Perdue lifts snowstorm state of emergency
Posted January 21, 2009 3:30 a.m. EST
Updated March 9, 2009 5:12 p.m. EDT
Raleigh, N.C. — It was smooth sailing on most interstates and major roads Wednesday, the morning after a storm dumped up to 6 inches on central and eastern North Carolina.
Slush and ice, though, made for slippery conditions on secondary, rural and neighborhood roads Wednesday, and more than 800 schools and businesses closed their doors or opened late.
As temperatures rose and snow began to melt, Gov. Bev Perdue lifted a state of emergency, and the state shut its Emergency Operations Center in the early afternoon. Perdue had declared the state of emergency Tuesday as her seventh executive order, enabling the state to help emergency responders.
By noon, authorities had not reported any major wrecks or problems on the roads.
Raleigh police responded to 10 wrecks between 4 a.m. and 10 a.m. From 4 a.m. to 4 p.m. Tuesday, they went to more than 100 wrecks.
Cary officials said that most of the town's roads were in good shape and road crews were hitting icy spots on a case-by-case basis.

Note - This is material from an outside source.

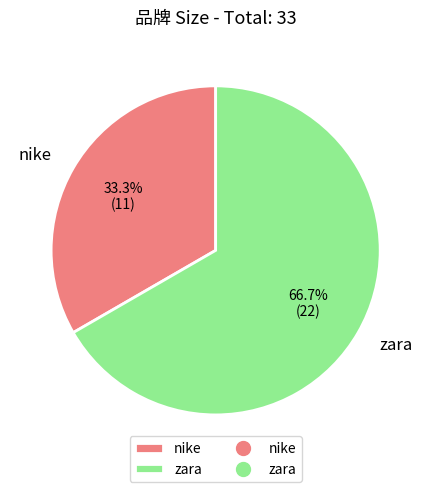

To the nearest percent, what is the difference between the largest and smallest slice percentages?

33%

Motorists can report slick spots by calling 919-469-4090.
A car ran off windy, hilly Optimist Farm Road, forcing its temporary closure. Cary sent out a truck to clear the state-maintained road.

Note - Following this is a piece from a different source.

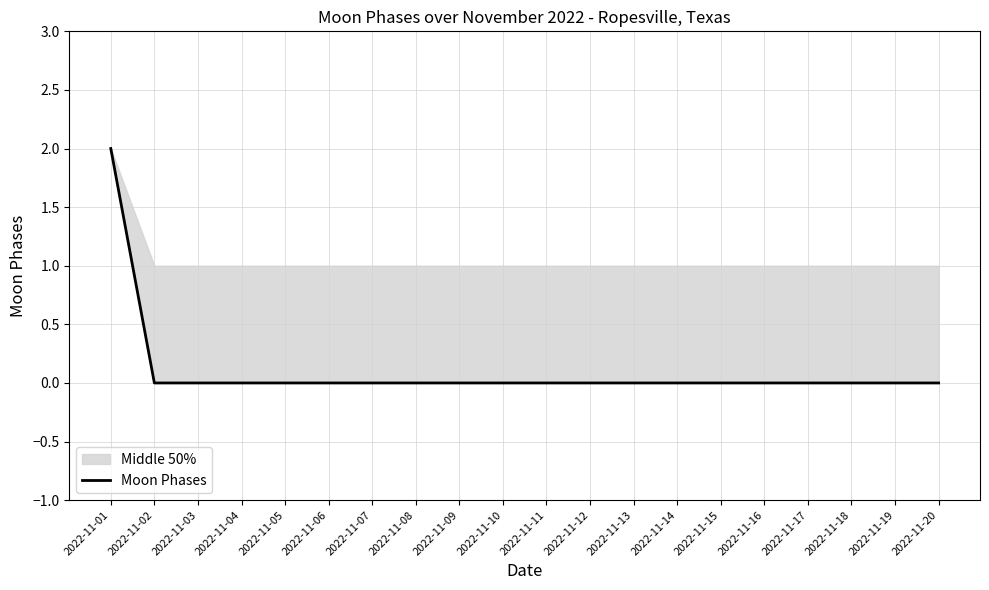

List the labels in order of value, smallest first.

2022-11-02, 2022-11-03, 2022-11-04, 2022-11-05, 2022-11-06, 2022-11-07, 2022-11-08, 2022-11-09, 2022-11-10, 2022-11-11, 2022-11-12, 2022-11-13, 2022-11-14, 2022-11-15, 2022-11-16, 2022-11-17, 2022-11-18, 2022-11-19, 2022-11-20, 2022-11-01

Slow-moving, cautious drivers formed a 3-mile back-up on N.C. Highway 55 in Apex and Holly Springs.
A slushy mess formed on downtown Raleigh streets where tall buildings blocked the sun's melting rays.
WRAL viewer Bill Coggin sent in pictures of a boat left high and dry in the median of Interstate 95, near U.S. Highway 64, in Rocky Mount. The truck towing it jackknifed, Coggin said, and the boat came off its trailer.

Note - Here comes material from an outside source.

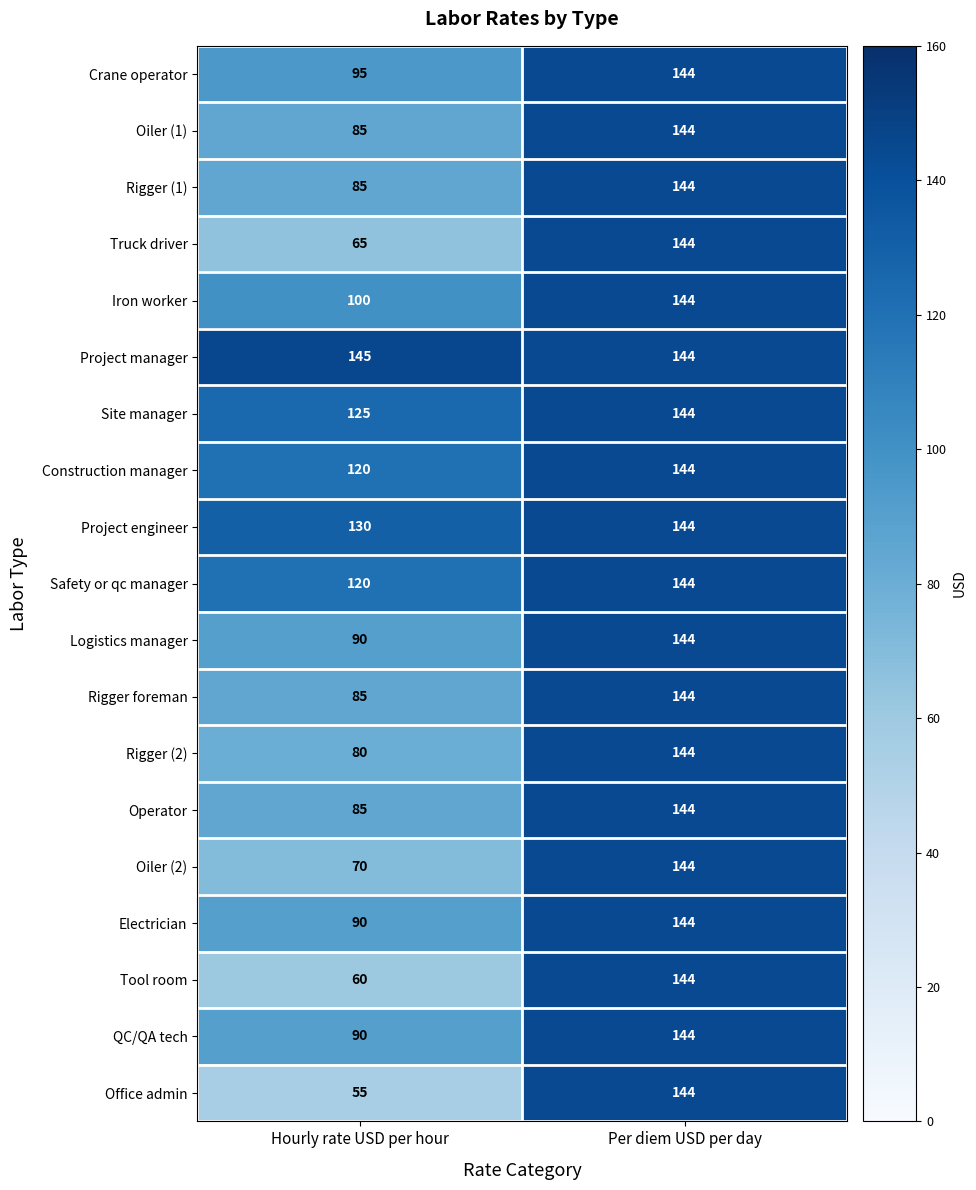

Read the Electrician value at Per diem USD per day.

144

While Delta Airlines canceled three early morning flights, the runways were dry at Raleigh-Durham International Airport, and other airlines operated on a normal schedule. For flight info, visit the airlines' Web sites, call the flight reservation numbers or visit www.rdu.com.
Transportation officials had feared that overnight temperatures in the teens would cause extensive black ice, which forms when snow melts, forms a thin layer of water on roadways and then re-freezes. It can be nearly impossible for drivers to spot in time to slow down.
“The biggest mistake that's occurring today – and it's the one that occurs every time we have an event like this – is people are simply traveling too fast for the roadway conditions,” Highway Patrol spokesman Capt. Everett Clendenin said Tuesday.
Road crews worked overnight and through the morning to lay down salt and sand, hoping to avoid a repeat of Tuesday when troopers responded to more than 2,500 wrecks statewide.
Edward Wayne Dudley, 57, of Creedmoor, died when he lost control of his vehicle due to ice and snow and hit a tree on S.R. 1618, 5 miles south of Oxford, Tuesday afternoon.
On Tuesday, troopers responded to 717 weather-related wrecks in Triangle counties.